[Written exercise]: Can you edit the listing below so that every "Transcribe the text in this image" becomes "Write out the word shown in this image", with everything else unchanged and the pictures left out?

-------- Supplied data --------

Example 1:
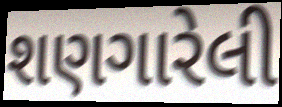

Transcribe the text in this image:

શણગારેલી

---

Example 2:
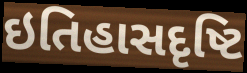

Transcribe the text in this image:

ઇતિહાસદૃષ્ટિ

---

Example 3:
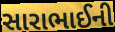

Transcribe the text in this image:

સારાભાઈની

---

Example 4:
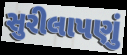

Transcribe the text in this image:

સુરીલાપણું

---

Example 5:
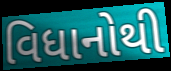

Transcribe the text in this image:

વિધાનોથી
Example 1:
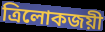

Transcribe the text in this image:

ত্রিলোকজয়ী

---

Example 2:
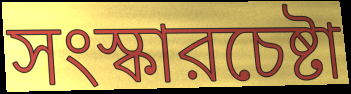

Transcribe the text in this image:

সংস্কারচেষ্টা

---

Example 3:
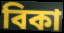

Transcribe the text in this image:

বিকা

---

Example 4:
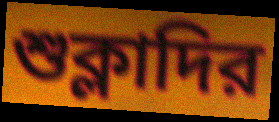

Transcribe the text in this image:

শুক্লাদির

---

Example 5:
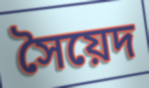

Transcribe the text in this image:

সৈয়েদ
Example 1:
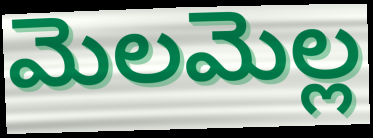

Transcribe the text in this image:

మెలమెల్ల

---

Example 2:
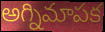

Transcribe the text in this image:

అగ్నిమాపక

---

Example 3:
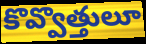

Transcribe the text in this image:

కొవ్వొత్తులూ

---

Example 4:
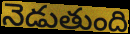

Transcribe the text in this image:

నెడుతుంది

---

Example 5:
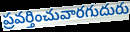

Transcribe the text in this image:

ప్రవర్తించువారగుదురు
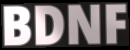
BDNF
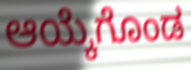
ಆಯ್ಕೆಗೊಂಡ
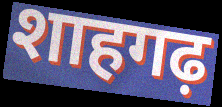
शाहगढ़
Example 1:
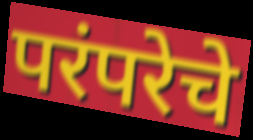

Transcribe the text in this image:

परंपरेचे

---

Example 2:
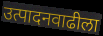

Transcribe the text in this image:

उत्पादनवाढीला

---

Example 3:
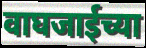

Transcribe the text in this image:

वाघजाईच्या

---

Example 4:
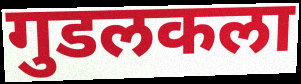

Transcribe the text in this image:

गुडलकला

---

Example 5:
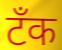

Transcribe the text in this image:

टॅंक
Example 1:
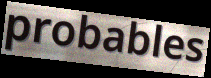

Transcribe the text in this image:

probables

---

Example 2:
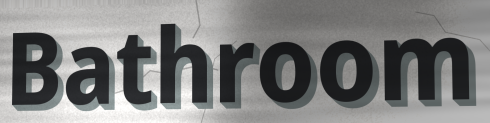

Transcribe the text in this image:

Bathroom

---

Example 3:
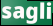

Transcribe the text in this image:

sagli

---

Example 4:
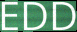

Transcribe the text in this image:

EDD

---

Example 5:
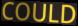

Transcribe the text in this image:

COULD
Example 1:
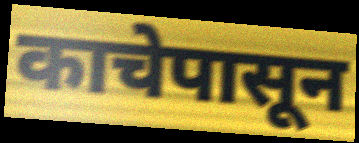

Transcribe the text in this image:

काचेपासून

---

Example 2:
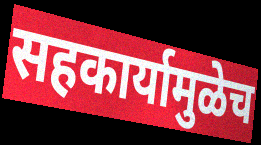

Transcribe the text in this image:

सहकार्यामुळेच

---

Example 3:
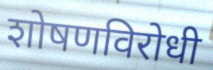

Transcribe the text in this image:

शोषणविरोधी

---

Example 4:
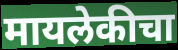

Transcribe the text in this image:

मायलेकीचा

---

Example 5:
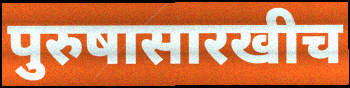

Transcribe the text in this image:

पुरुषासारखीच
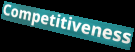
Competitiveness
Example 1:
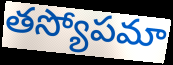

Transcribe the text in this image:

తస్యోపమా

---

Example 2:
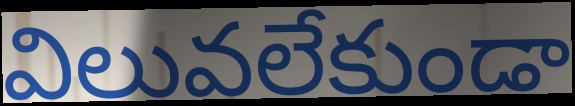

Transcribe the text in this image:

--------

[The output]:
Example 1:

Write out the word shown in this image:

શણગારેલી

---

Example 2:

Write out the word shown in this image:

ઇતિહાસદૃષ્ટિ

---

Example 3:

Write out the word shown in this image:

સારાભાઈની

---

Example 4:

Write out the word shown in this image:

સુરીલાપણું

---

Example 5:

Write out the word shown in this image:

વિધાનોથી
Example 1:

Write out the word shown in this image:

ত্রিলোকজয়ী

---

Example 2:

Write out the word shown in this image:

সংস্কারচেষ্টা

---

Example 3:

Write out the word shown in this image:

বিকা

---

Example 4:

Write out the word shown in this image:

শুক্লাদির

---

Example 5:

Write out the word shown in this image:

সৈয়েদ
Example 1:

Write out the word shown in this image:

మెలమెల్ల

---

Example 2:

Write out the word shown in this image:

అగ్నిమాపక

---

Example 3:

Write out the word shown in this image:

కొవ్వొత్తులూ

---

Example 4:

Write out the word shown in this image:

నెడుతుంది

---

Example 5:

Write out the word shown in this image:

ప్రవర్తించువారగుదురు
BDNF
ಆಯ್ಕೆಗೊಂಡ
शाहगढ़
Example 1:

Write out the word shown in this image:

परंपरेचे

---

Example 2:

Write out the word shown in this image:

उत्पादनवाढीला

---

Example 3:

Write out the word shown in this image:

वाघजाईच्या

---

Example 4:

Write out the word shown in this image:

गुडलकला

---

Example 5:

Write out the word shown in this image:

टॅंक
Example 1:

Write out the word shown in this image:

probables

---

Example 2:

Write out the word shown in this image:

Bathroom

---

Example 3:

Write out the word shown in this image:

sagli

---

Example 4:

Write out the word shown in this image:

EDD

---

Example 5:

Write out the word shown in this image:

COULD
Example 1:

Write out the word shown in this image:

काचेपासून

---

Example 2:

Write out the word shown in this image:

सहकार्यामुळेच

---

Example 3:

Write out the word shown in this image:

शोषणविरोधी

---

Example 4:

Write out the word shown in this image:

मायलेकीचा

---

Example 5:

Write out the word shown in this image:

पुरुषासारखीच
Competitiveness
Example 1:

Write out the word shown in this image:

తస్యోపమా

---

Example 2:

Write out the word shown in this image:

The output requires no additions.